> **Texto de la página**
■ ■ ■

La ciudad, sin control |
En
numerosas oportunidades esta columna se ha referido a la ausencia casi
total de controles que se advierte en la ciudad autónoma de Buenos
Aires, a propósito de determinadas circunstancias que son de la
exclusiva competencia de sus autoridades.
Ayer
se cumplieron dos años de la instalación del actual gobierno de la
urbe porteña y la ocasión es por demás propicia para insistir sobre
el notorio incumplimiento en que ha incurrido en cuanto a la observancia
de ciertas normas, como la que regula el horario de carga y descarga, la
que prohíbe el estacionamiento de vehículos sobre el césped de las
plazas o paseos, la que veda colgar pasacalles, o la que impide pegar
carteles de publicidad -comercial o política- en propiedad privada o en
espacios públicos no habilitados para esa finalidad.
Tampoco
se ocupó de que se acaten las disposiciones que fijan velocidades máximas
para la circulación de camiones o que les obligan a transitar por unas
pocas arterias o con contenedores precariamente sostenidos. Igual
tolerancia se ha tenido con los conductores del transporte público,
históricamente acostumbrados a guardar escaso respeto por las normas de
tránsito y señalización y que, además, persisten en utilizar vehículos
que no se ajustan a lo preceptuado en materia de emanación de gases tóxicos,
ruido y limpieza.
El
estado de las veredas y las calzadas no es, por cierto, más
reconfortante. Las causas del pronunciado deterioro que padecen deben
buscarse en las obras que realizan las empresas de servicios para
reparar sus instalaciones, en las raíces de los árboles y en las lógicas
roturas que produce en baldosas y baldosones el transcurso del tiempo,
tres razones coincidentes de que caminar por las veredas porteñas se
haya transformado en una riesgosa carrera de obstáculos.
Las
calzadas presentan un panorama similar; las reparaciones que se deberían
encarar -muchas de ellas impostergables- seguramente tendrán que
esperar el inicio de la campaña electoral, mojón a partir del cual se
suelen poner en ejecución los conocidos trabajos de "bacheo",
gracias a los cuales las calles reciben un rápido lavado de cara, poco
eficaz y escasamente duradero.

■ ■ ■

> **Ejercicio propuesto 1**
Según la columna sobre la ciudad sin control, ¿a qué tres causas se atribuye el deterioro de las veredas porteñas?
> **Ejercicio propuesto 2**
Prosigue la columna sobre la ciudad sin control a partir de su última oración.

> **Material guardado**
■ ■ ■

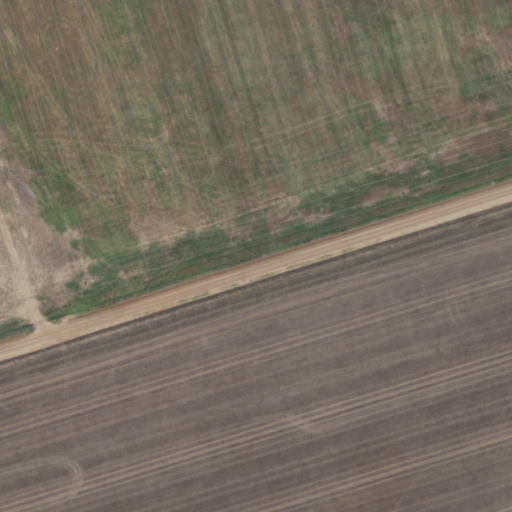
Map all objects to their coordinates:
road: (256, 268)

■ ■ ■

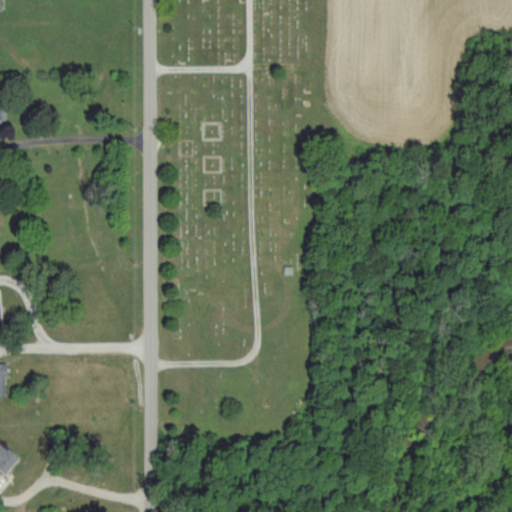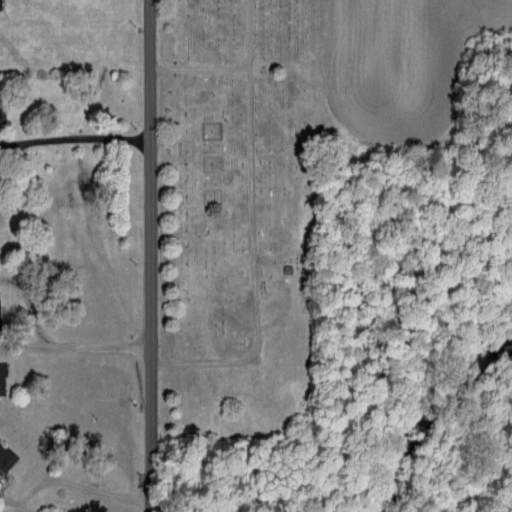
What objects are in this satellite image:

■ ■ ■

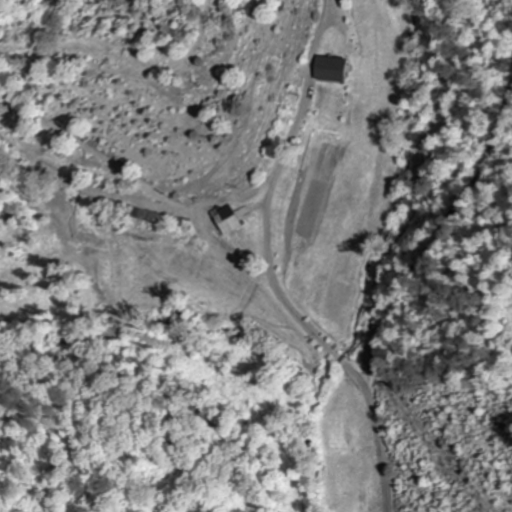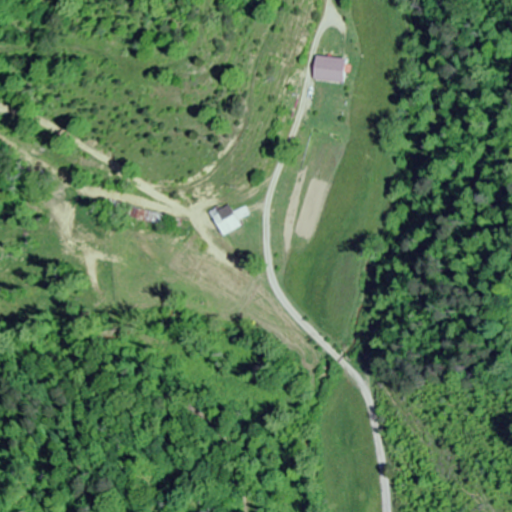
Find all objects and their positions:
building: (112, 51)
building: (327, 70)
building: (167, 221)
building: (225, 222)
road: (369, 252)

■ ■ ■

> **Respuesta esperada 1**
A las obras de las empresas de servicios para reparar sus instalaciones, a las raíces de los árboles y a las roturas que el paso del tiempo produce en baldosas y baldosones.

> **Respuesta esperada 2**
Aunque
más que en esos aspectos lamentables, la principal inquietud de los
vecinos se concentra hoy en la inmensa cantidad de cartoneros que
invaden, al caer la tarde, la jurisdicción porteña, destrozando las
bolsas de residuos en busca de materiales reciclables y dejando los
desechos desperdigados por las aceras. Esta deprimente realidad,
trasunto de las gravísimas dificultades económicas que aquejan al país,
se ha visto indudablemente agravada por la tolerancia e inacción de las
autoridades del gobierno autónomo.
Simultáneamente,
el esfuerzo que en algún momento se hizo para despejar el espacio público
urbano parece perderse en medio de una nueva invasión de vendedores
ambulantes. Se trata de una situación por demás repetida, a tal punto
que podría creérsela parte inevitable del paisaje ciudadano. Las
propias autoridades parecen resignadas y no dan señales de querer poner
en marcha políticas definidas que signifiquen una alternativa a este
cuento de nunca acabar, que afecta el aspecto y la seguridad de las
calles, interfiere en el tránsito peatonal y castiga la actividad de
los comerciantes formales, quienes pagan impuestos y respetan las normas
y ordenanzas.
Un
caso típico es el de los artesanos y otros vendedores callejeros que
desde hace un tiempo han irrumpido en Florida con entero descaro,
algunos hasta colocándose a escasos metros de la Legislatura. En ese
estratégico emplazamiento han hallado el mejor escaparate para ofrecer
productos, muchos obtenidos por la vía del contrabando y otros
visiblemente "truchos". La respuesta oficial, en la práctica,
ha sido nula y ninguna medida efectiva ha servido para impedir la
instalación de estos vendedores.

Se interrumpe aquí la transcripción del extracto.